La transmission reste en effet un pilier de cette tradition : dans de nombreuses familles sahariennes, l’apprentissage des vers et des structures poétiques commence tôt, permettant aux jeunes de maîtriser progressivement les codes du verbe hassani. Cette continuité est au cœur de la culture locale, comme en témoigne le rôle historique des jeunes poètes dans la protection et la valorisation du dialecte, documenté dans une enquête consacrée à la jeunesse sahraouie.

Débats et réflexion : comment faire vivre la poésie hassanie aujourd’hui ?

Des tables rondes ont été consacrées à l’avenir de la poésie hassanie. Universitaires et spécialistes ont évoqué les enjeux actuels : documentation scientifique de la tradition orale, intégration du dialecte hassani dans les programmes éducatifs, adaptation des formes poétiques aux supports numériques, valorisation des arts populaires et du patrimoine immatériel.

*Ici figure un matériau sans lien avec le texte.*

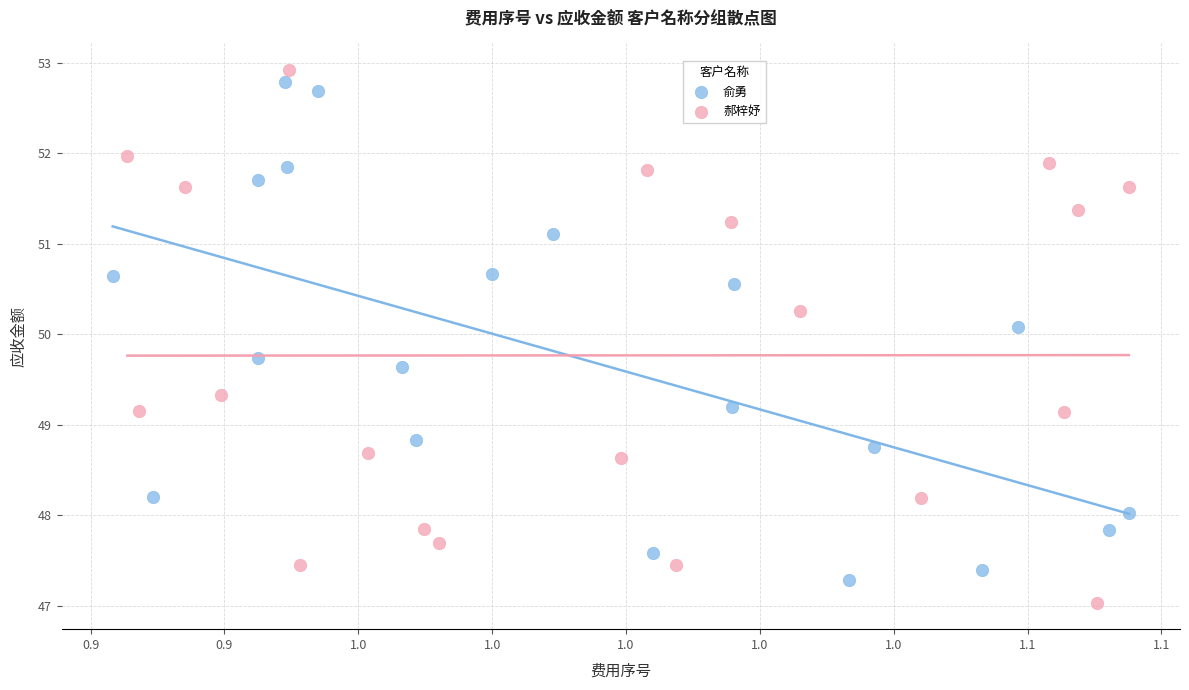

Which series has the largest Y range (max minus min)?

郝梓妤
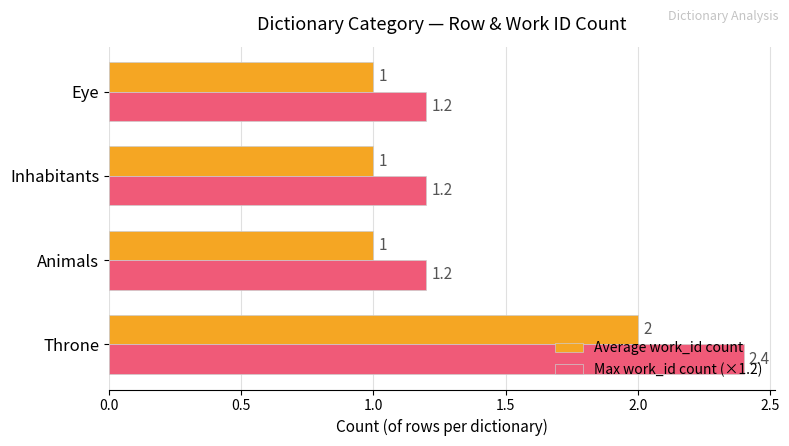

What is the difference between the maximum and second lowest values in the Average work_id count series?

1.0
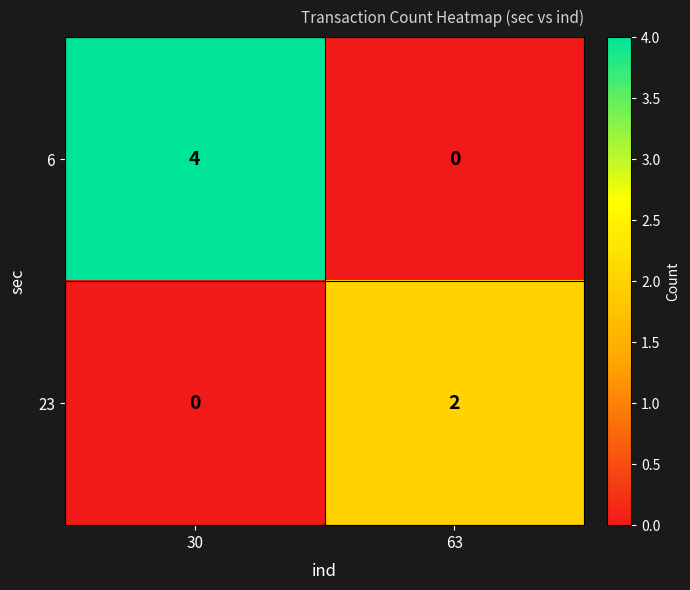

Which series has the widest spread of values?

6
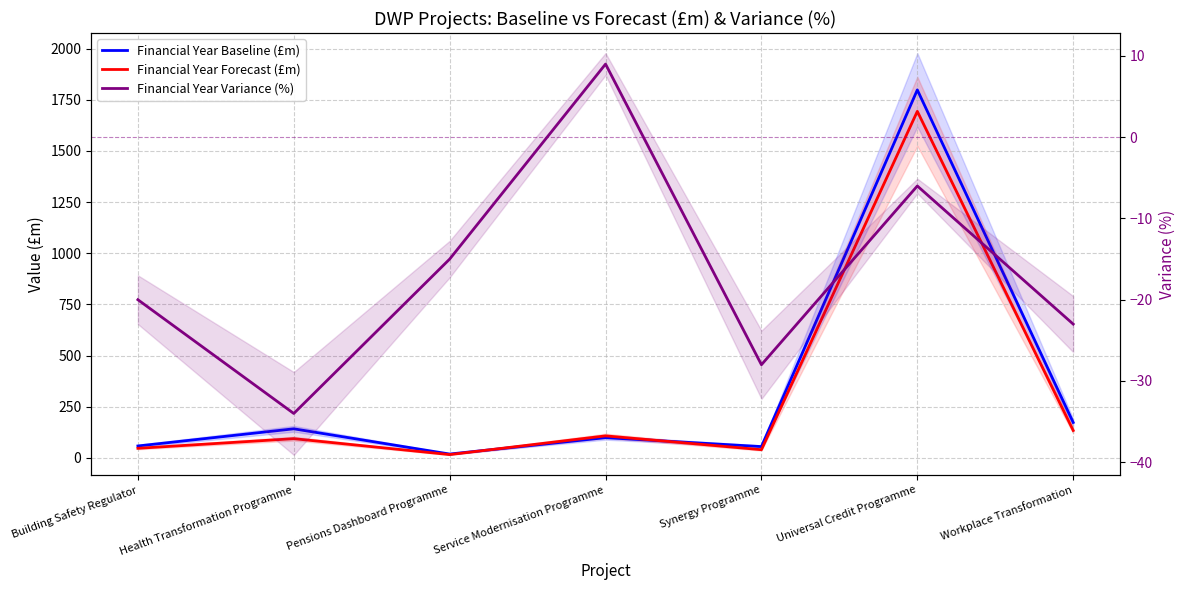

Does the chart display data point markers on the line(s)?

No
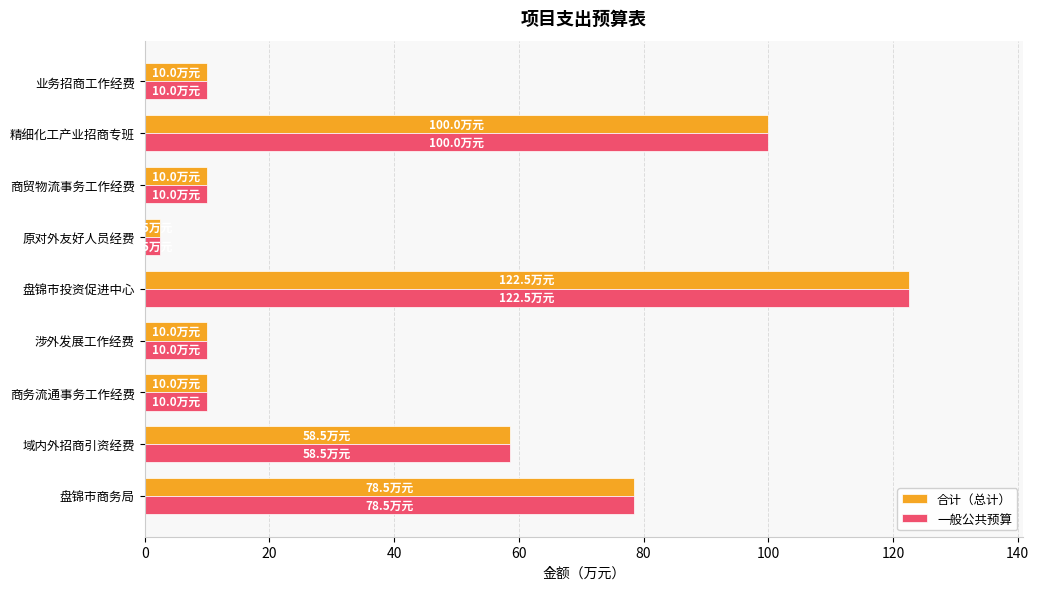

At how many categories does at least one series exceed 72?

3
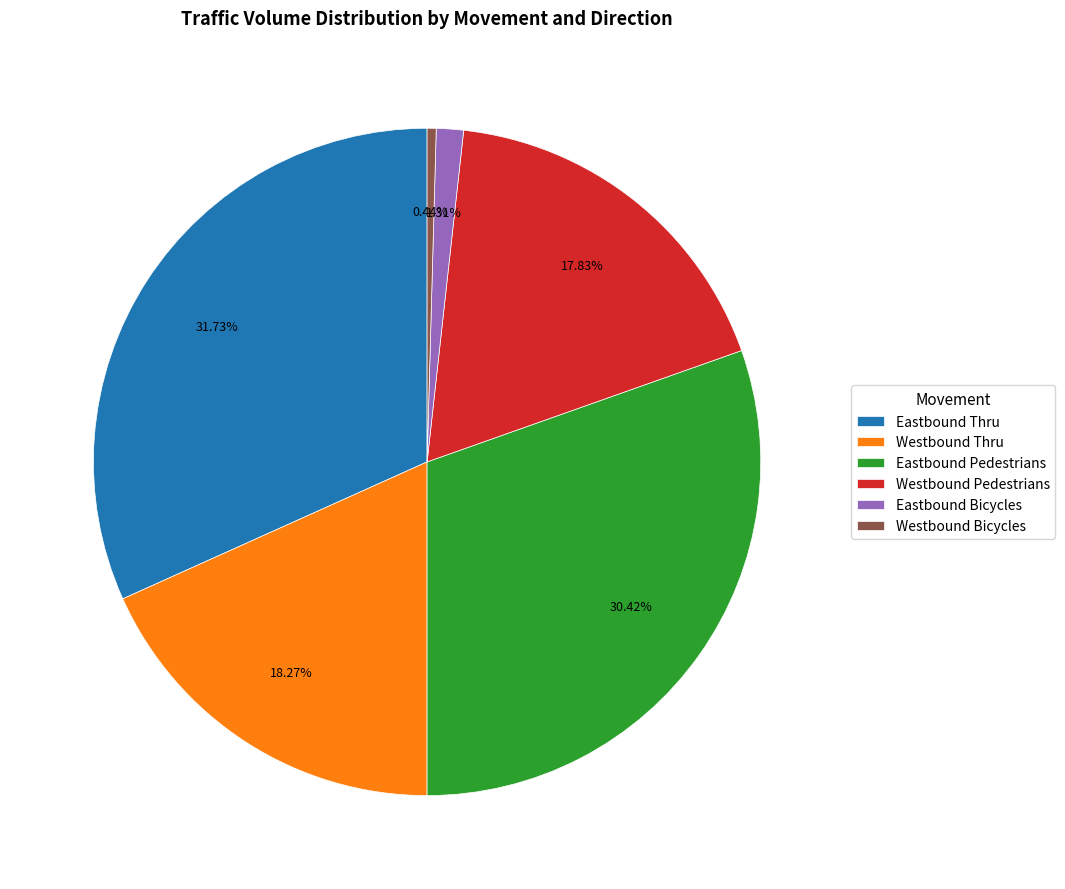

What percentage is the Eastbound Bicycles slice, to the nearest percent?

1%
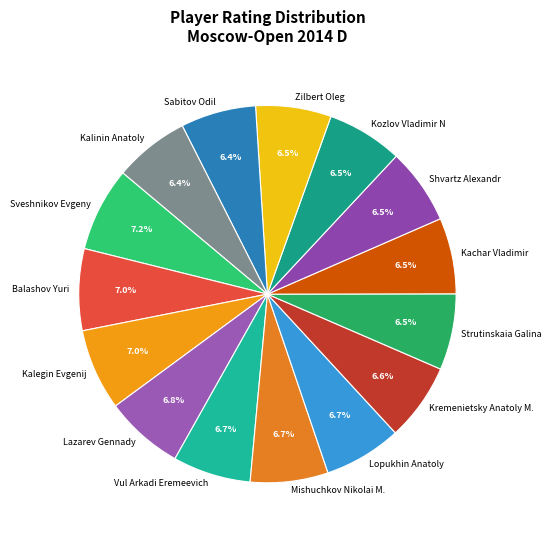

Approximately how many times larger is the value at Mishuchkov Nikolai M. compared to Zilbert Oleg?

1.0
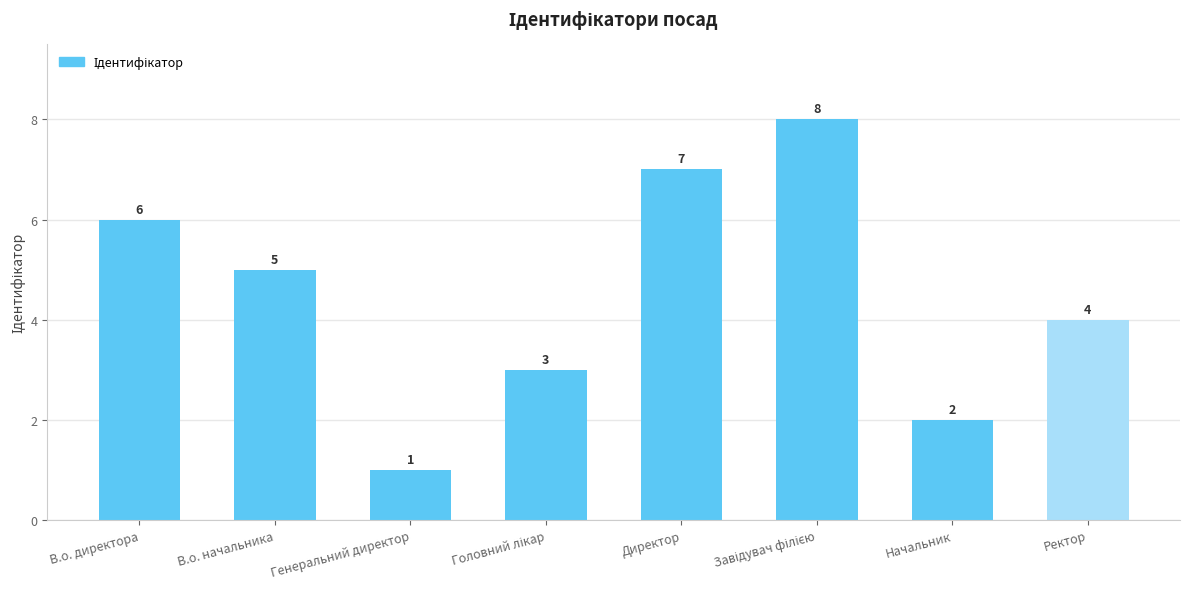

Reading left to right, list all the values displayed in this chart.

6	5	1	3	7	8	2	4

Ces réflexions s’inscrivent dans un mouvement régional plus large. De récents colloques dédiés à la culture hassanie ont souligné son caractère pluriel — arabe, amazigh, africain — et la nécessité de la préserver comme modèle de cohésion sociale dans les environnements désertiques. Ce travail de valorisation s’inscrit également dans les efforts nationaux dédiés aux arts traditionnels marocains.

Laâyoune, pôle culturel saharien en pleine affirmation

Un engagement institutionnel fort pour préserver la culture hassanie

Le festival s’inscrit dans une stratégie nationale qui vise à documenter, protéger et promouvoir la culture hassanie. Cette démarche englobe les arts populaires, l’artisanat, les pratiques musicales et les différentes formes de poésie, dont le Tebraâ, poésie féminine intime longtemps transmise de manière confidentielle.

Le Tebraâ, aujourd’hui mieux reconnu grâce au travail de collecte et de publication mené par l’Académie du Royaume du Maroc, illustre la diversité des expressions littéraires au sein de la culture hassanie. Ce patrimoine met en valeur la créativité des femmes sahraouies et leur rôle dans la transmission de la mémoire communautaire.

Un rayonnement régional et international renforcé

Avec plus d’une cinquantaine de poètes et la participation de délégations étrangères, cette 7ᵉ édition consolide la place de Laâyoune comme capitale culturelle saharienne. L’événement contribue à dynamiser la scène artistique locale, à encourager les vocations et à renforcer le rayonnement culturel des provinces du Sud.

Cette dynamique s’inscrit dans une politique globale de sauvegarde du patrimoine immatériel marocain, menée notamment par des structures spécialisées comme le centre national dédié à la préservation du patrimoine immatériel.